After crossing the year’s halfway mark, Grand County’s government appears to be on track to beat budget projections for 2017 and hoped to end the year with a surplus of over $100,000.
Grand County department heads are currently working to develop their 2018 budget proposals that they will present to the Grand County Board of Commissioners in October. As they do, they are keeping a close eye on the current budget’s outlook to meet projections.
County officials at the start of 2017 projected a budget surplus of approximately $100,000. The county projected revenues at $36.4 million and expenditures at $36.3 million for 2017. The county is on pace to meet that figure, according to County Manager Lee Staab, who anticipates ending the fiscal year with an even larger surplus.
“We will be better,” Staab said simply, adding that, as of early July, departments within the county are already showing expenditures below projected figures. “I am confident we are running above anticipated surplus.”
This year was the first in several years that Grand County has projected a surplus, Staab indicated.
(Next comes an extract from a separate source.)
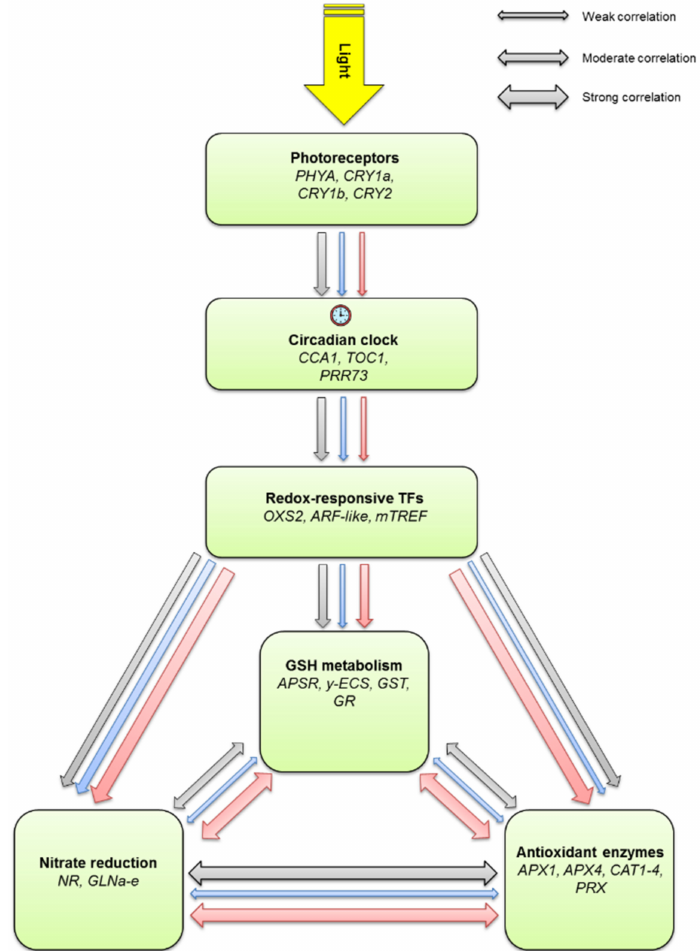
Figure 7. Putative spectral control of the diurnal changes in the transcription of the genes related to nitrate reduction, glutathione metabolism and antioxidant enzymes based on the correlation analysis. Green squares indicate the groups of evaluated genes related to different processes, one-way arrows show hypothetical regulatory effect, while duplex arrows indicate possible interactions between the different metabolic pathways. Three different arrow thicknesses indicate the level of correlation (weak, moderate and strong), spectral effect is represented by gray (normal white light), blue (supplemental blue light) and red (supplemental far-red light) colors. Correlation analysis was performed according to [69]. The correlation between different groups was considered “strong” if there was at least one pair of genes with “very high” (0.90–1.00) or “moderate” correlation, if there was at least one pair with “high” (0.70–0.90) correlation value and “weak” if correlation values were less than 0.7 (for details, see Supplementary Tables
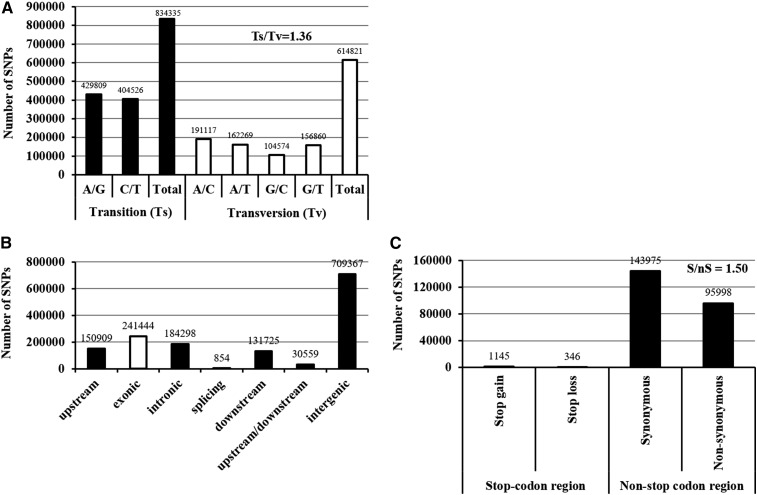
Annotation of single nucleotide polymorphisms (SNPs) identified between the N-efficient genotype “XY15” and the N-inefficient genotype “814”. (A) Transition (Ts) and transversion (Tv) frequency of the SNPs. (B) Genic distribution of the SNPs. (C) Number of the synonymous (S) and non-synonymous (nS) SNPs. The upstream and downstream regions are defined as the 2.0-kb upstream intervals of the start codon (ATG) and the 1.0-kb downstream of the stop codons. The upstream/ downstream regions refer to the overlapped genomic intervals of the upstream and downstream areas between two neighboring genes.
The county had anticipated a $3.9 million budget deficit in 2016, ending 2016 with a $400,000 budget surplus though not before reducing staff levels, not filling vacant positions, and seeing a significant reduction in costs related to medical benefits, according to Staab.
As the departments prepare budgets for 2018, they are operating under a new paradigm, called zero based budgeting, instituted by Staab. Staab, who was appointed county manager last July, did not have time to implement his preferred budget development system last year but said he is moving forward with the plan this year and for years to come.
Under that system, department heads will develop budgets from a baseline zero figure. As Staab explained, zero-based budgeting removes assumptions about the costs of services, which are often taken from previous budgets without examination of the need of the expenditure in the first place.
“You take out the assumptions of what it cost us last year,” Staab said. “You are saying, what does it cost us to do it at this level? Then analyze the level of service then ask, do we want to provide more or less of that service?”
Staab said the point is enabling department to look at each one of its services and decide what is most important for the citizens of Grand County.